We hear so much about the 1 in 8 women who will get breast cancer in their lifetimes. That 12% number looms large in many women’s minds. Fear of getting breast cancer paralyzes these women. In some cases, their chances of getting breast cancer are greater than average because of family history or lifestyle issues, but, even so, most women do not get breast cancer, even those with some risk factors. More women die of heart disease than all types of cancer combined.
So the folks like my mother who are not affected by breast cancer . . . wait, not affected by breast cancer? You must be kidding!
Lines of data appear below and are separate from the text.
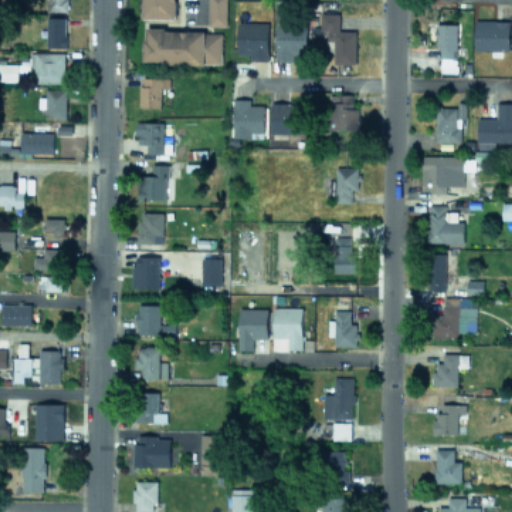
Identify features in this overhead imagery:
road: (199, 4)
building: (216, 13)
building: (56, 31)
building: (491, 35)
building: (338, 38)
building: (252, 39)
building: (446, 39)
building: (290, 40)
building: (182, 46)
building: (48, 66)
building: (8, 72)
road: (391, 74)
road: (325, 80)
road: (451, 84)
building: (151, 90)
building: (55, 103)
building: (284, 117)
building: (245, 118)
building: (449, 122)
building: (495, 127)
building: (150, 135)
building: (28, 143)
road: (50, 165)
building: (442, 172)
building: (345, 182)
building: (153, 183)
building: (12, 194)
building: (506, 210)
building: (54, 225)
building: (443, 225)
building: (149, 227)
building: (7, 238)
road: (98, 256)
building: (49, 258)
building: (346, 258)
building: (211, 270)
building: (145, 271)
building: (436, 271)
building: (51, 282)
building: (474, 286)
road: (49, 299)
building: (16, 313)
building: (151, 320)
building: (341, 325)
building: (251, 326)
building: (286, 328)
road: (388, 330)
road: (49, 335)
road: (327, 356)
building: (150, 362)
building: (49, 365)
building: (21, 368)
building: (447, 369)
road: (48, 392)
building: (339, 399)
building: (149, 407)
building: (446, 418)
building: (48, 420)
building: (340, 430)
building: (151, 450)
building: (209, 453)
building: (446, 466)
building: (32, 468)
building: (335, 468)
building: (144, 494)
building: (241, 499)
building: (334, 503)
building: (457, 505)
road: (47, 507)
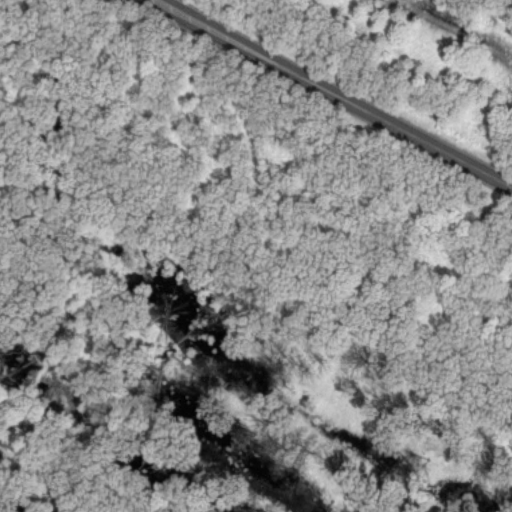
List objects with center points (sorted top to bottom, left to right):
road: (333, 92)
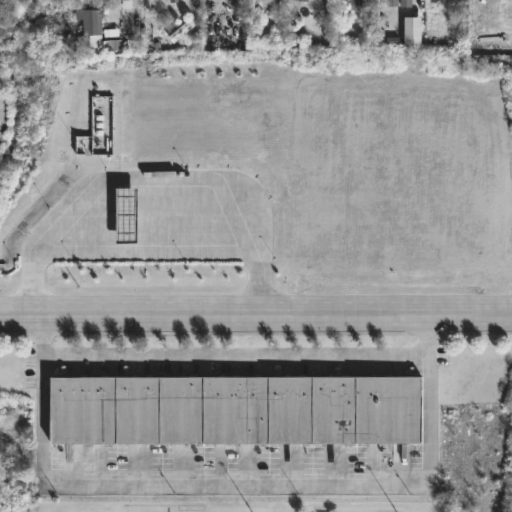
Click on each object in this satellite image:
building: (302, 0)
building: (357, 1)
building: (354, 2)
building: (397, 2)
building: (397, 3)
road: (414, 4)
road: (138, 13)
building: (88, 23)
building: (88, 26)
building: (181, 27)
building: (411, 31)
building: (125, 215)
road: (145, 250)
road: (255, 312)
road: (235, 353)
building: (235, 410)
building: (236, 410)
road: (236, 484)
park: (235, 508)
park: (12, 510)
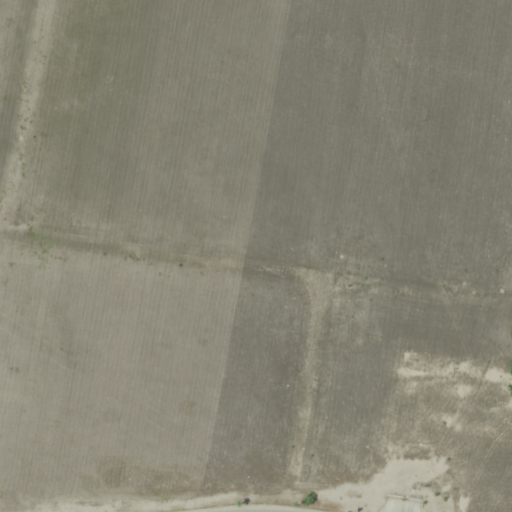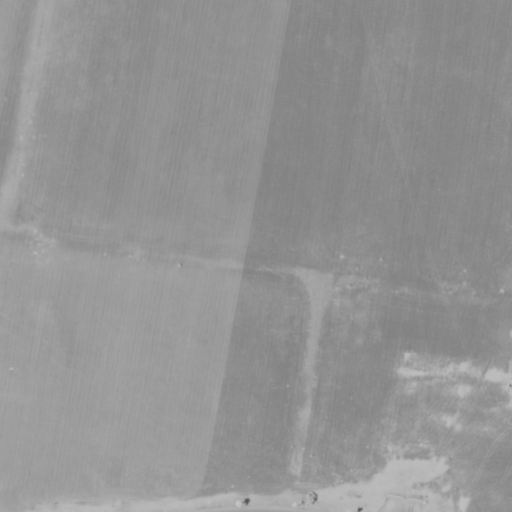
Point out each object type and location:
road: (404, 509)
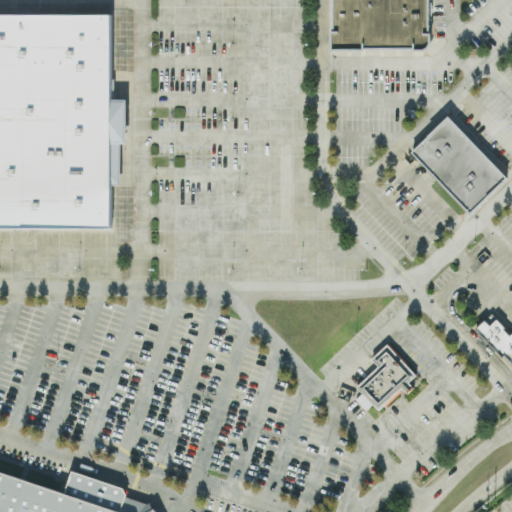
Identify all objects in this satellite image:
road: (40, 3)
road: (321, 14)
road: (452, 21)
road: (231, 23)
building: (381, 23)
building: (376, 25)
road: (421, 58)
road: (460, 62)
road: (231, 63)
road: (499, 77)
road: (231, 99)
road: (386, 99)
road: (486, 116)
building: (58, 120)
building: (54, 122)
road: (425, 122)
road: (276, 136)
road: (140, 142)
building: (452, 164)
building: (458, 164)
road: (235, 174)
road: (507, 199)
road: (243, 212)
road: (400, 220)
road: (461, 233)
road: (495, 235)
road: (69, 250)
road: (258, 251)
road: (397, 267)
road: (480, 279)
road: (206, 287)
road: (11, 318)
building: (496, 336)
road: (466, 337)
building: (496, 338)
road: (369, 341)
road: (37, 361)
road: (438, 362)
road: (79, 368)
road: (110, 373)
building: (384, 377)
building: (385, 379)
road: (148, 380)
road: (188, 387)
road: (320, 394)
building: (363, 402)
road: (412, 412)
road: (254, 421)
road: (288, 443)
road: (433, 446)
road: (211, 449)
road: (471, 456)
road: (320, 461)
road: (94, 465)
road: (487, 492)
building: (64, 497)
road: (195, 498)
road: (420, 499)
road: (193, 511)
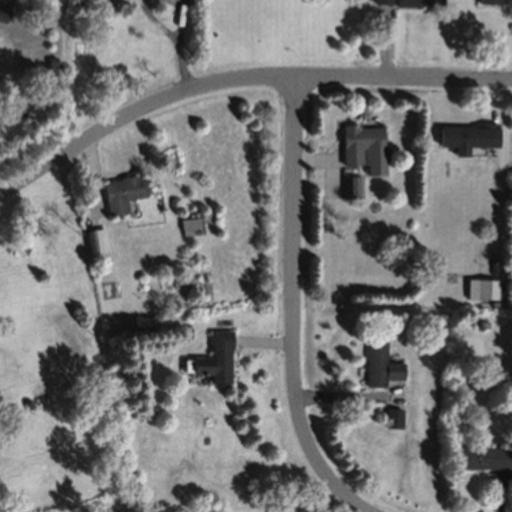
My mother’s younger sister Thelma died of breast cancer in her mid-seventies. My mother worried about Thelma at the time of her original diagnosis. For about seven years she appeared to be just fine. Then the cancer came back, and this time it had spread. In March of 1998, when my mother attended Thelma’s funeral, she couldn’t know that in just a few weeks, I would be calling to tell her that I had breast cancer too.
My mother, always a believer in the power of positive thinking, didn’t mention her dead sister when I called. She began a litany of the women she knew who had beat breast cancer. “Did you know that Buddy had breast cancer years ago? She had surgery, and she has been fine ever since,” she said as she began the list of her friends with a breast cancer history. In most of these cases, I hadn’t known. Breast cancer is not a disease that women of my mother’s generation talked about openly until recently.
It is easy to think that all the men and women who will never get breast cancer in their lifetimes are not affected by the disease. But everyone of the 12% who does get it has sisters, mothers, and friends. In her lifetime, my mother had to be the supportive friend. She experienced the grief of losing a younger sister. She prayed for her child whose aggressive breast cancer would affect the rest of her life. My mother was relentlessly upbeat with me during my treatment, but years later when she saw me with my arm bandaged to control my lymphedema, she burst into tears. “I can’t stand that you are are still suffering,” she said, and, of course, I couldn’t stand that the side effects of my illness made her cry.
The cost of breast cancer ripples through our society in medical expenses, in lost productivity, in tears shed over those we love. The 88% suffer along with their sisters. We cry for our losses even as we give thanks for long lives that escape the physical ravages of cancer.